Clarice Lispector
Foto: Divulgação | Arte: Mirdad
"Todo prazer intenso toca no limiar da dor"
"Se você se sente infeliz agora, tome alguma previdência agora, pois só na sequência dos agoras é que você existe"
"O que me tranquiliza é que tudo o que existe, existe com uma precisão absoluta (...) Tudo o que existe é de uma grande exatidão. Pena é que a maior parte do que existe com essa exatidão nos é tecnicamente invisível (...) O bom é que a verdade chega a nós como um sentido secreto das coisas. Nós terminamos adivinhando, confusos, a perfeição"
"– Quem é Deus?
– Todos algumas vezes. Nada, sempre.
(...)
– Como é uma mulher bonita para você?
– Feita de muitas mulheres
(...)
– Qual de seus livros você mais gosta?
– O próximo.
(...)
– Você já sofreu muito por amor?
– Estou disposto a sofrer mais"
"Comíamos. Como quem dá água ao cavalo. A carne trinchada foi distribuída. A cordialidade era rude e rural. Ninguém falou mal de ninguém porque ninguém falou bem de ninguém. Era reunião de colheita, fez-se trégua mesmo às saudades. Comíamos. Com uma horda de seres vivos, cobríamos gradualmente a terra. Ocupados como quem lavra a existência, e planta e colhe, e mata, e vive, e morre, e come. Comi com a honestidade de quem não engana o que come: comi aquela comida, não o seu nome (...) A comida dizia, rude, feliz, austera: come, come e reparte"

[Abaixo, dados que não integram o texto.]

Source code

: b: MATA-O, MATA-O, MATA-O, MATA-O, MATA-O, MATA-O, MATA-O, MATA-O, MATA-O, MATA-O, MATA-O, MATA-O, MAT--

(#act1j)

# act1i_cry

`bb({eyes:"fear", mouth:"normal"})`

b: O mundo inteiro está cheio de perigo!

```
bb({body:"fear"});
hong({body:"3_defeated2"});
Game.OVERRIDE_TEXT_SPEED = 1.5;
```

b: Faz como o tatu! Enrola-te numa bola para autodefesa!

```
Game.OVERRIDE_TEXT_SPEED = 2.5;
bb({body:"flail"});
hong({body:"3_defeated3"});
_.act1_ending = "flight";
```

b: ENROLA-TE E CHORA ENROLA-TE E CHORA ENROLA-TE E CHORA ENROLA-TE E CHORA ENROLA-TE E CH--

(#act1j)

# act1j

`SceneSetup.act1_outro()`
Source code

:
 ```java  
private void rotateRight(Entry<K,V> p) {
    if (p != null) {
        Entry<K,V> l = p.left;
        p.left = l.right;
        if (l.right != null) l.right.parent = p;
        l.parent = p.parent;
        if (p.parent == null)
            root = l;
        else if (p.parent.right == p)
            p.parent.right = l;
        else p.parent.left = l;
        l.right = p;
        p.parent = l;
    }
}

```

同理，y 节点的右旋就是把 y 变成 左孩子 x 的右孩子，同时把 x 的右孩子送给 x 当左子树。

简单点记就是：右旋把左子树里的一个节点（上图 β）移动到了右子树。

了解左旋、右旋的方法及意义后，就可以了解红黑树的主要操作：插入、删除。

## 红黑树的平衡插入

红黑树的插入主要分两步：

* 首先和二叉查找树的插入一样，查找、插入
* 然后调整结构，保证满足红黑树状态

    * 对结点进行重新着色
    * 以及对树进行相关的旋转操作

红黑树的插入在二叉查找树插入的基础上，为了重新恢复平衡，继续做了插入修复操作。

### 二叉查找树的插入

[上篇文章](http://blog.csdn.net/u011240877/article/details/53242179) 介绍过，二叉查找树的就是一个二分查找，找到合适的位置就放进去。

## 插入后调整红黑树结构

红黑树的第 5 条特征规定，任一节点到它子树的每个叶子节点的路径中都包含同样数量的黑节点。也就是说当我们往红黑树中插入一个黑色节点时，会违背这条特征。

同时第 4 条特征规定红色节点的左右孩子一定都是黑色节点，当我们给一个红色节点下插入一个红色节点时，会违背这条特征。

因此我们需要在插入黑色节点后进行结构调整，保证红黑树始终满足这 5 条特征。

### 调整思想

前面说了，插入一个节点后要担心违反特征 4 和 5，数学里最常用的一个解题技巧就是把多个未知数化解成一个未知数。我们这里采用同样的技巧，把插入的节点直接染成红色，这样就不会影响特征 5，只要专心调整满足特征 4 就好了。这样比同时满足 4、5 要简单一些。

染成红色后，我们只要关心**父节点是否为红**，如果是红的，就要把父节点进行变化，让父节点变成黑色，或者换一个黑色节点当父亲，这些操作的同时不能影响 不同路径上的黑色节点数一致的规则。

"Ao ovo dedico a nação chinesa"
"Vivo de coincidências, vivo de linhas que incidem uma na outra e se cruzam e no cruzamento formam um leve e instantâneo ponto, tão leve e instantâneo que mais é feito de pudor e segredo: mal eu falasse nele, já estaria falando em nada"
"Precisa-se de alguém homem ou mulher que ajude uma pessoa a ficar contente porque esta está tão contente que não pode ficar sozinha com a alegria, e precisa reparti-la (...) precisa-se urgente antes da noite cair porque a noite é muito perigosa e nenhuma ajuda é possível e fica tarde demais (...) Não faz mal que venha uma pessoa triste porque a alegria que se dá é tão grande que se tem que a repartir antes que se transforme em drama"
"Eu sou tão má leitora que, agora já sem pudor, digo que não tenho mesmo cultura. Nem sequer li as obras mais importantes da humanidade (...) chego de vez em quando a ter mais preguiça de ler do que de escrever. Literata também não sou porque não tornei o fato de escrever livros 'uma profissão' (...) escrevi-os só quando espontaneamente me vieram, e só quando eu realmente quis. Sou uma amadora?"
"Toda mulher, ao saber que está grávida, leva a mão à garganta: ela sabe que dará à luz um ser que seguirá forçosamente o caminho de Cristo, caindo na sua via muitas vezes sob o peso da cruz. Não há como escapar"
"Passou a transportar para as telas, com a mão esquerda (...) transparências e luzes e levezas que antes ele não parecia ter conhecido e ter sido iluminado por elas: tenho um quadro, de antes da doença, que é quase totalmente negro. A luz lhe viera depois das trevas da doença"
Trechos presentes no livro de crônicas "A descoberta do mundo" (Rocco, 2008), de Clarice Lispector.